Chang ticked off examples of Tencent’s might. He said 268 million people in China use QQ — the first instant messaging service Tencent developed — in any given minute. On average, Chinese mobile users spend more than 58 percent of their online time on Tencent apps, including WeChat, which has 938 million monthly active users. With around 166 billion yuan (around $25 billion) in game revenue a year, Tencent has become the biggest online game developer in the world. Meanwhile, Tencent pulls in around 255 billion yuan (around $38 billion) a year in online advertising revenue, said Chang.

“With QQ ID and WeChat ID, we can help advertisers track what people are doing within Tencent-[owned and -operated] properties,” he said.

A couple of holding groups have recently formed partnerships with the two Chinese tech giants.
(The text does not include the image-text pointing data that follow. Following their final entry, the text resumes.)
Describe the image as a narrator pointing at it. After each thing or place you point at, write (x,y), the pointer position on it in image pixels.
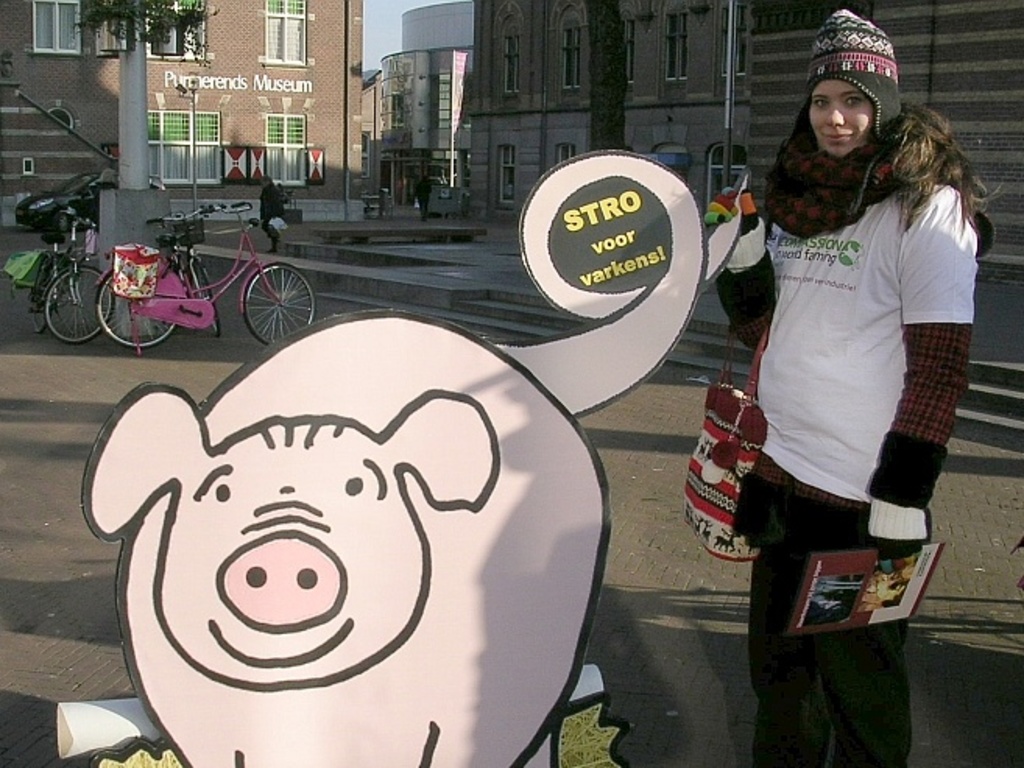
In this image I can see a woman (745,281) is standing on the right side (734,290) and I can see she is holding a board (578,370). I can see she is wearing white colour t shirt (882,367), a cap (846,72), gloves (764,229) and I can see she is carrying a bag (735,543). I can also see a book (831,558) in her hand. In the background (200,216) I can see few buildings (348,123), windows (161,143), few bicycles (139,247) and few people (267,231). In the front (626,215) I can see something is written on the board (591,257).
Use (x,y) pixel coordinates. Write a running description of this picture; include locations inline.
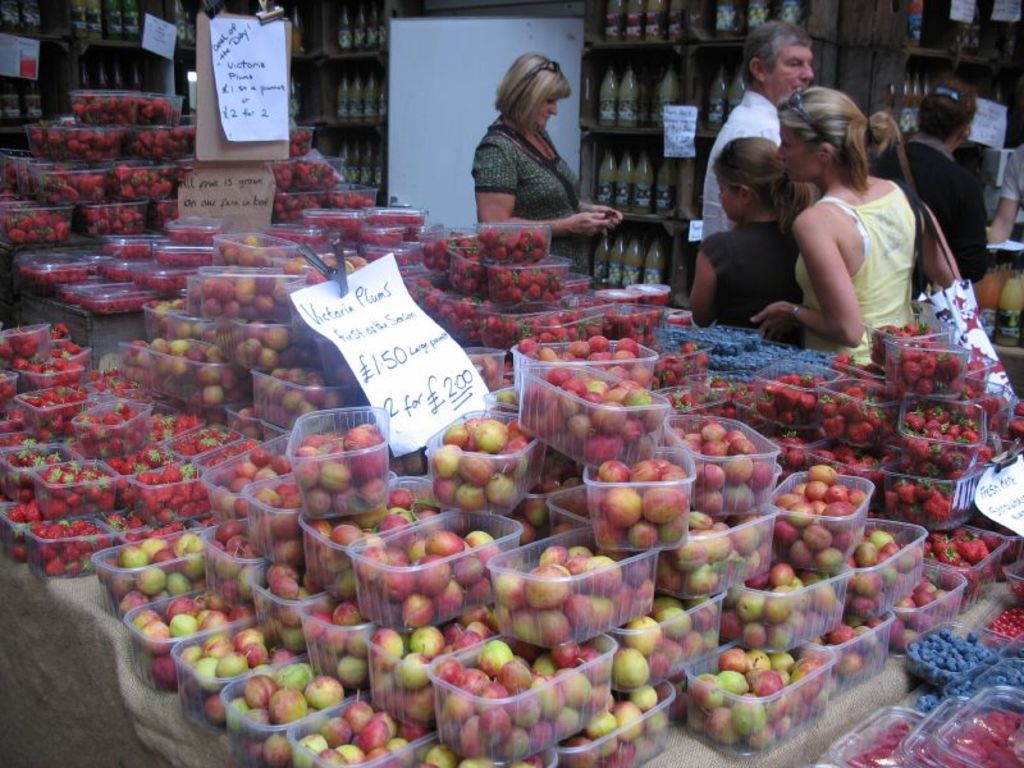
In this image we can see boxes (294,452) with fruits (494,244). Also there are papers (270,33) with text (383,363). And we can see few people (845,214). One lady (840,227) is wearing a bag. In the back (294,53) we can see bottles (790,21) in the racks (705,23).
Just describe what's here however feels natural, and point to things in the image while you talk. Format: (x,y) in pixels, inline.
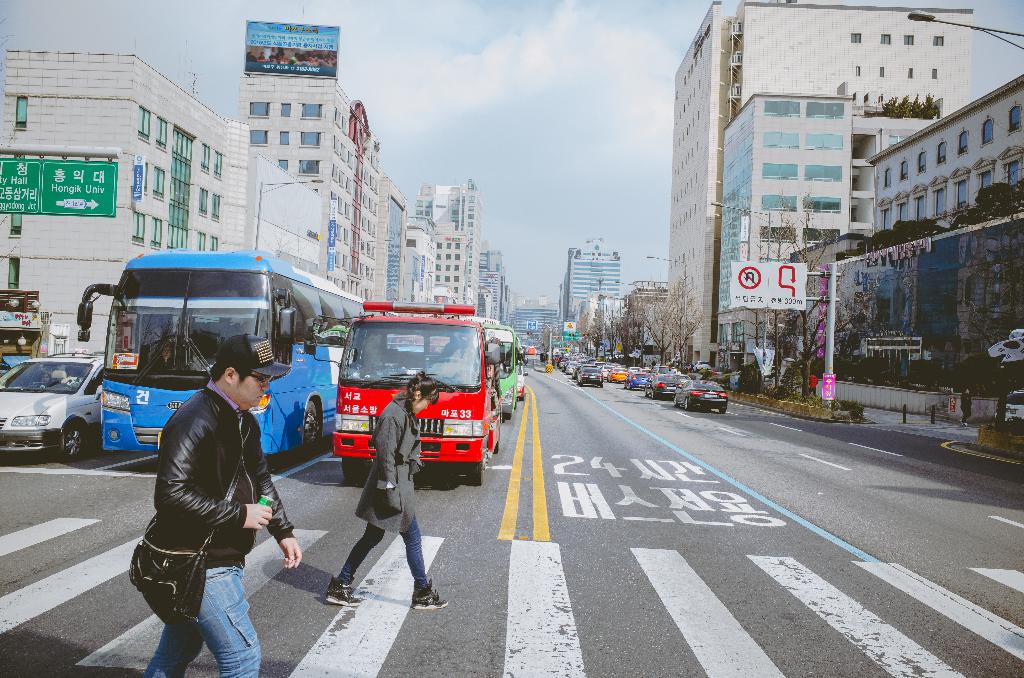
In this image in the foreground (91,542) there are two persons (208,509) who are crossing the road (438,525), and in the background (49,390) there are some vehicles (65,390). On the right side (815,262) and left side (42,234) there are some buildings (372,234), boards (830,390), poles (831,338), plants (821,363), trees (800,313) and at the top (571,115) there is sky (547,265) and in the background (590,257) there are buildings (635,298).
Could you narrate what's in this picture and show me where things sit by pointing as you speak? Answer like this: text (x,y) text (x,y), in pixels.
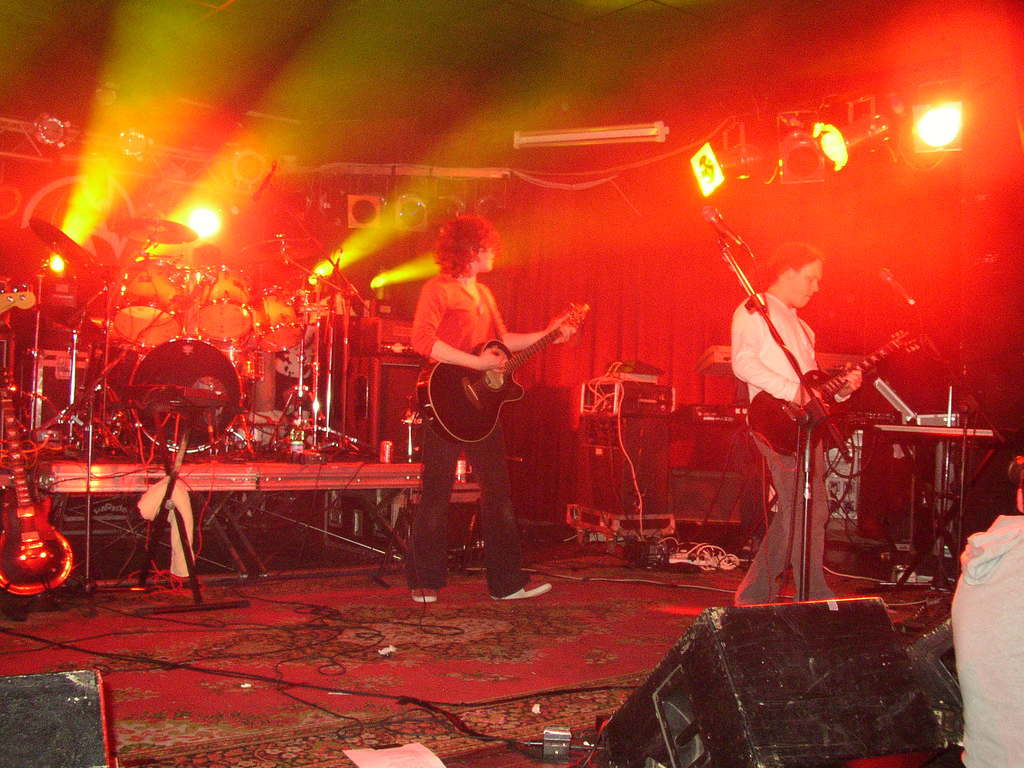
In the image there are two people (756,333) standing and playing guitars (442,420), around them there are drums (200,309) and other music equipment (585,535), in the background (85,201) there are many lights (836,134).
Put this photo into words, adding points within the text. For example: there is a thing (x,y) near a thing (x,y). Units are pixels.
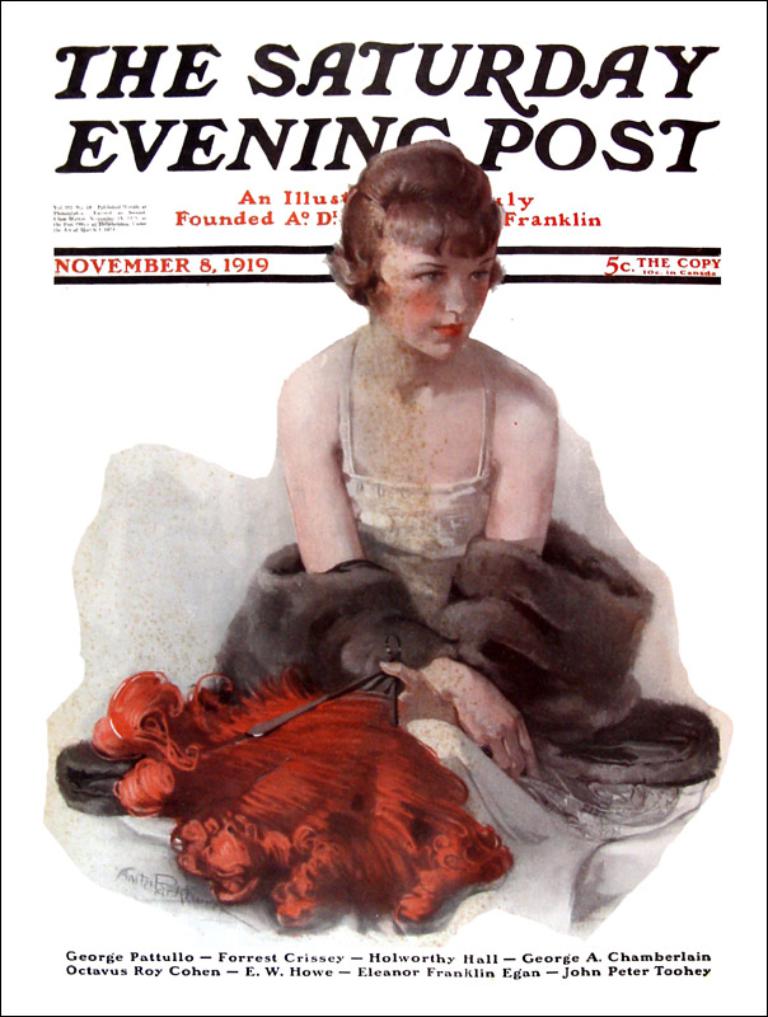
This is a poster. In this image there is a woman (571,629) sitting and holding the object (339,865). At the top (340,93) there is text (142,213). At the bottom (242,970) there is text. At the back (53,451) there is a white background (699,414).
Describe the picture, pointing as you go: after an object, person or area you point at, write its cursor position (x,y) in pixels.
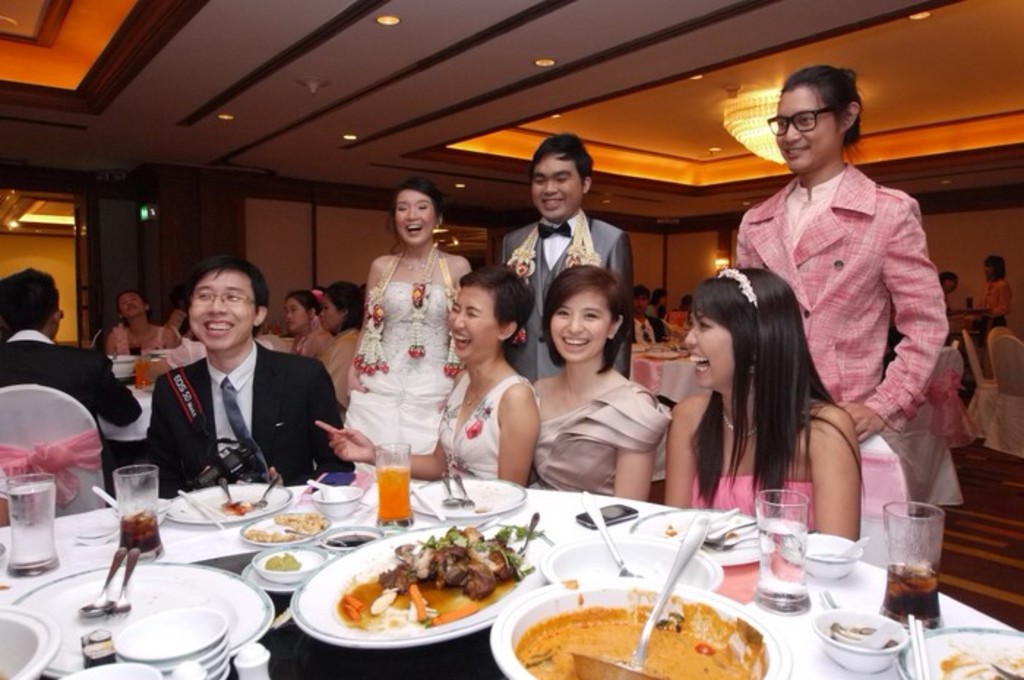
As we can see in the image there are few people (583,300) here and there, wall (340,222), lights (385,22), chandelier (739,110), chairs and tables (646,385). On table (84,610) there are plates (301,619), bowls (703,594), glasses (914,577) and different types of dishes (483,547).
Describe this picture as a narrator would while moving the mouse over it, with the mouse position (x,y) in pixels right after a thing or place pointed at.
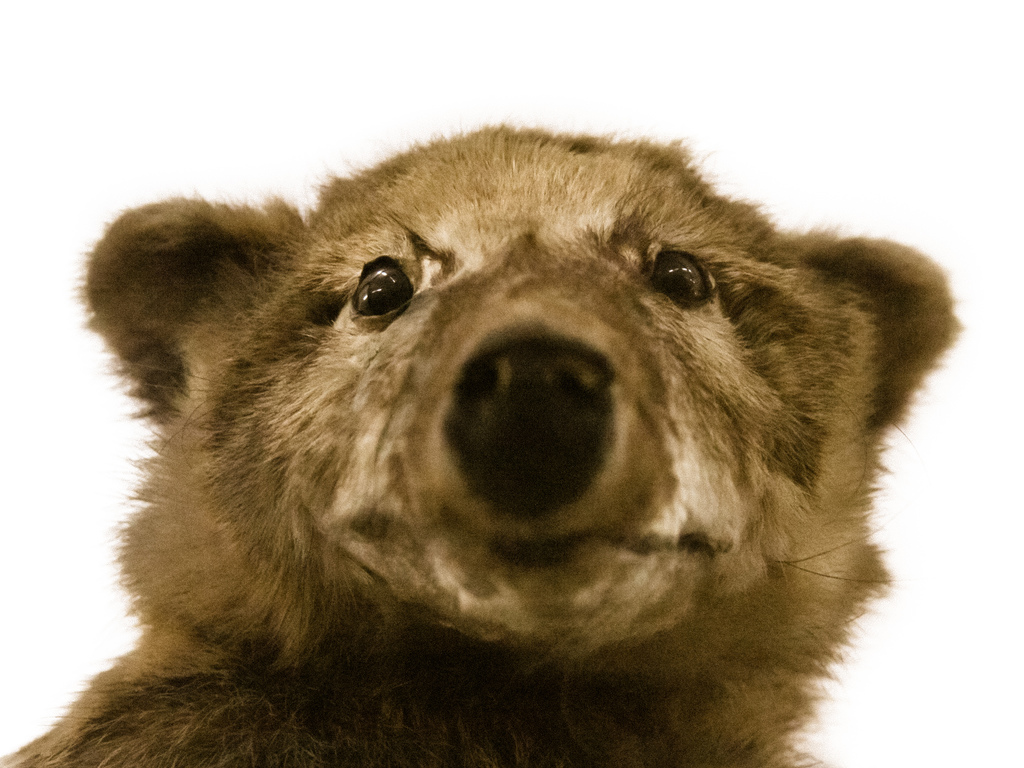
In this picture I can see the bear face (474,298). In the back (1023,537) I can see the white.
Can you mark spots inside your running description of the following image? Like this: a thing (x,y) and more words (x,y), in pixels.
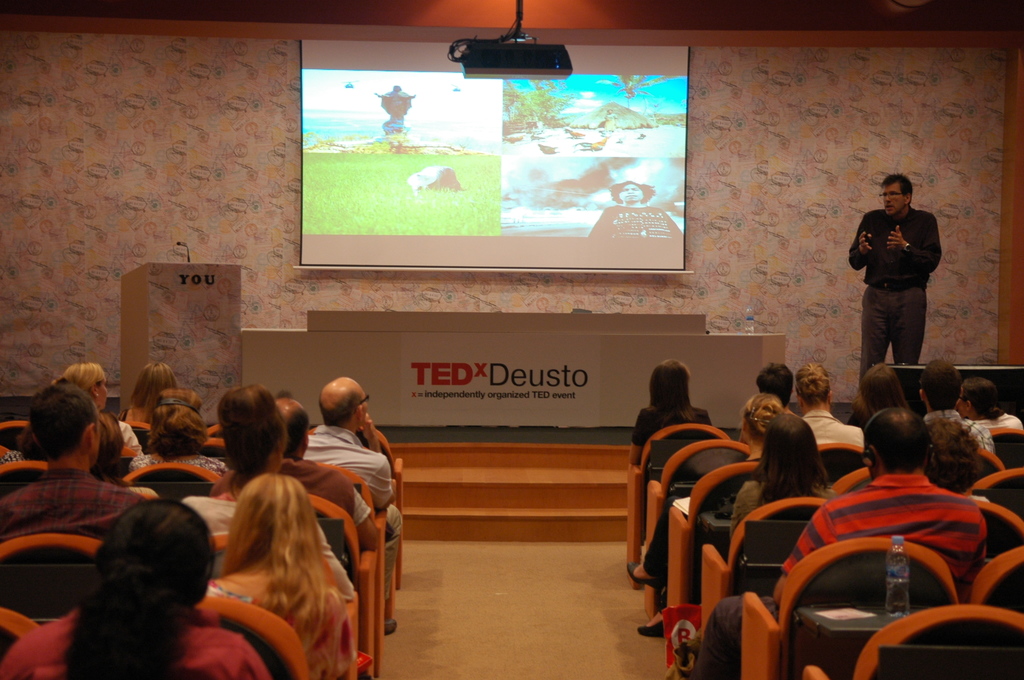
In this picture there is a projector screen (324,67) at the center of the image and a desk (411,342) at the center of the image (354,361), there is a man (936,253) who is standing at the right side of the image (936,246) on the stage (440,451) he is explaining something, there are people (300,427) those who are sitting on the chair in front of the stage (421,447).
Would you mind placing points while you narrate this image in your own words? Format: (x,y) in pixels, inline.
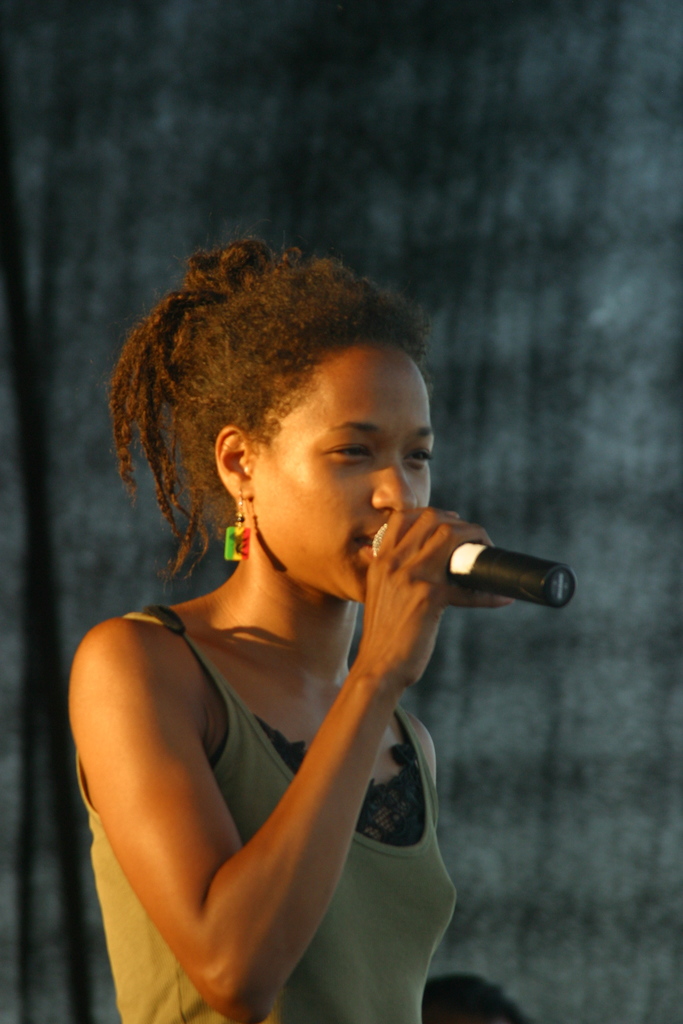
This picture shows a woman (134,883) standing and singing by holding a microphone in her hand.
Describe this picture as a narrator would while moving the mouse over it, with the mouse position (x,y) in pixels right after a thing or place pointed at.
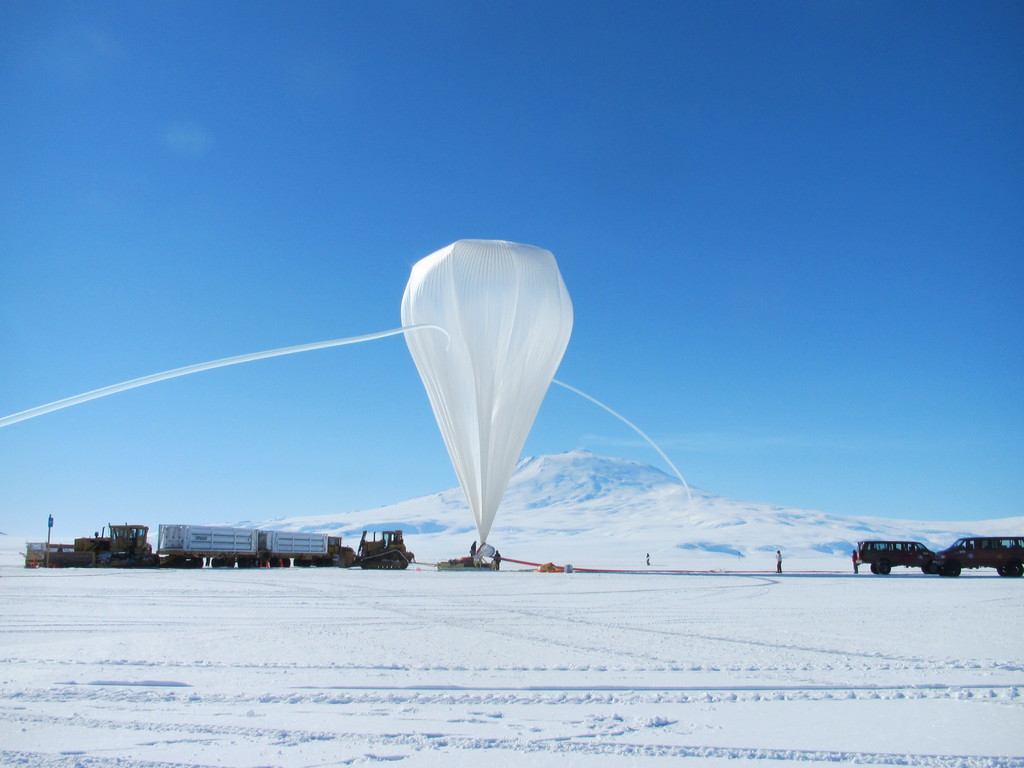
In the center of the image (520,352) there is a hot air balloon (487,525). There are trucks (404,546). There are vehicles (903,558). At the bottom of the image (406,695) there is snow (475,699). In the background of the image (416,529) there is a snow mountain (691,488) and sky (581,349).
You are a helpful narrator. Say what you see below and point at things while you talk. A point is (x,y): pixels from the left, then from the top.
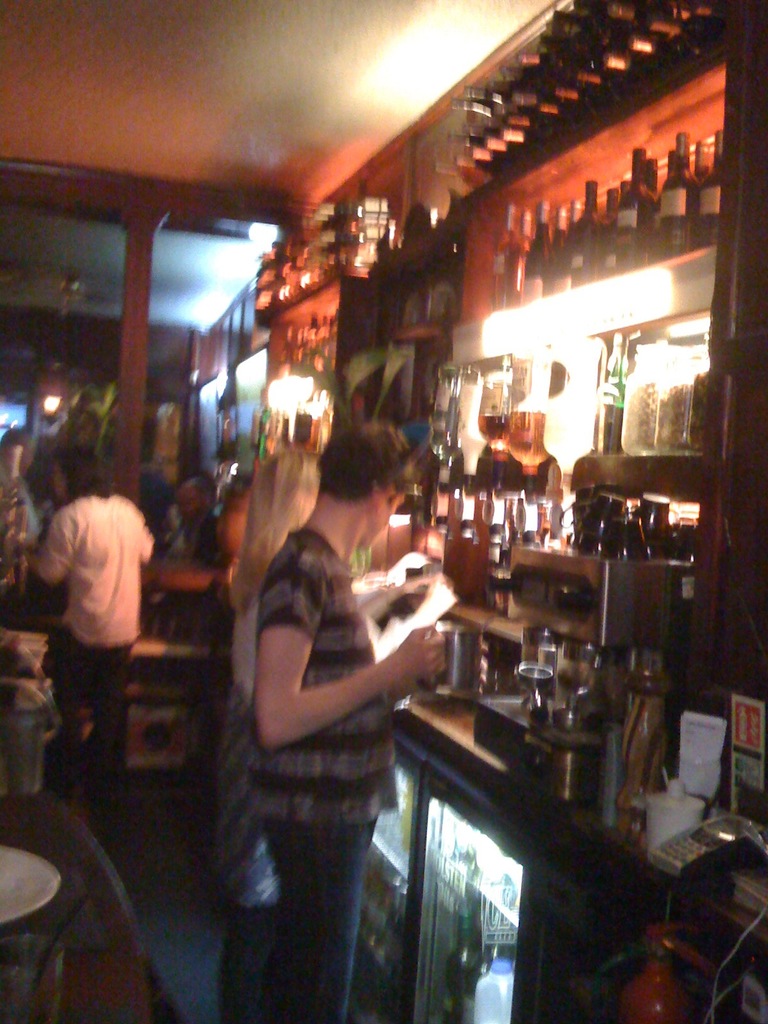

On Sept. 25, WPP’s media-buying arm GroupM announced a partnership with Alibaba to identify potential customers at an early stage of an ad campaign. At Cannes Lions this year, Dentsu Aegis formed a global partnership with Tencent to combine their data to identify audience intent and run targeted ad campaigns in the mobile space.

“In the U.S., you need to work across different platforms and vendors to assemble various pieces of data. But in China, you can operate at scale with just one player because of the dominant nature of Tencent and Alibaba,” said Nigel Morris, chief strategy and innovation officer for Dentsu Aegis Network, in an Advertising Week panel discussion with Chang.

The Chinese market isn’t as developed as the U.S. in terms of brand safety and viewability. Chang said digital advertising has only been around in China around five years, and the market doesn’t have trade associations like Media Rating Council. But big players like Tencent will become more disciplined, he said.

“We started working with Nielsen two years ago, the same way Facebook worked with Nielsen in the U.S.,” said Chang. “It’s just a matter of time for the Chinese market to become mature.”

As powerful as Tencent and Alibaba are, they have their limits. Both companies mainly target people in China or Chinese travelers abroad — they haven’t found a way to expand to the U.S. “I don’t think Alibaba and Tencent will come to the U.S. directly from China,” said Sorrell. “They will penetrate Southeast Asia and Africa first.”